The present sets of data elements seem to be consistent with other frameworks for lists of data elements and are in line with the recommendations of the guideline on registry-based studies published by the EMA and the set of common data elements from the European Platform on Rare Disease Registration [23,24,25]. In contrast to the proposed lists of data elements, stricter privacy criteria will be applied to overcome international differences in privacy and data protection legislation. This means, for example, that no full dates will be registered, and different purposes of the data will be distinguished in the informed consent procedure.

It is important to note that new scientific insights and regulatory or HTA questions may lead to revisions of the established sets of data elements in a rare disease registry. Trials or additional studies in controlled settings, for example studies that involve supportive care with input from paramedics, might lead to substantiated use or validation of new endpoints in MLD. Besides, it is expected that database infrastructures will improve, as well as data standardization.
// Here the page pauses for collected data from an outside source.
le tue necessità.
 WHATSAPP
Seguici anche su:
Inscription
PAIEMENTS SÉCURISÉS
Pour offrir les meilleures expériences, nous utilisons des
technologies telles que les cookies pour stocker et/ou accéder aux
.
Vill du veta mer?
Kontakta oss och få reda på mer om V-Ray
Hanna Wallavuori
Data standardization of all data elements in a registry remains a challenge, in particular for rare diseases, because (1) often no guidelines are available, with limited harmonization in diagnostics and treatments and (2) existing ontologies are not sufficient to describe disease-specific features. Therefore, the MLDi registry will pursue continuous improvement, also after launching. As emphasized by Kodra et al. (2018) main focuses will be increasing the quality of data and the findability, accessibility, interoperability, and reusability of the data (FAIR principles) [73].

Conclusion

The generated dataset is expected to help answer relevant research and regulatory questions within the field of MLD. It will boost research on genotype-phenotype-correlations, natural history, and identification and validation of biomarkers. This will help making decisions on treatment eligibility, and compare different treatments in terms of safety profile and effectiveness. In addition, the current approach may assist in optimizing the existing frameworks for rare disease registries.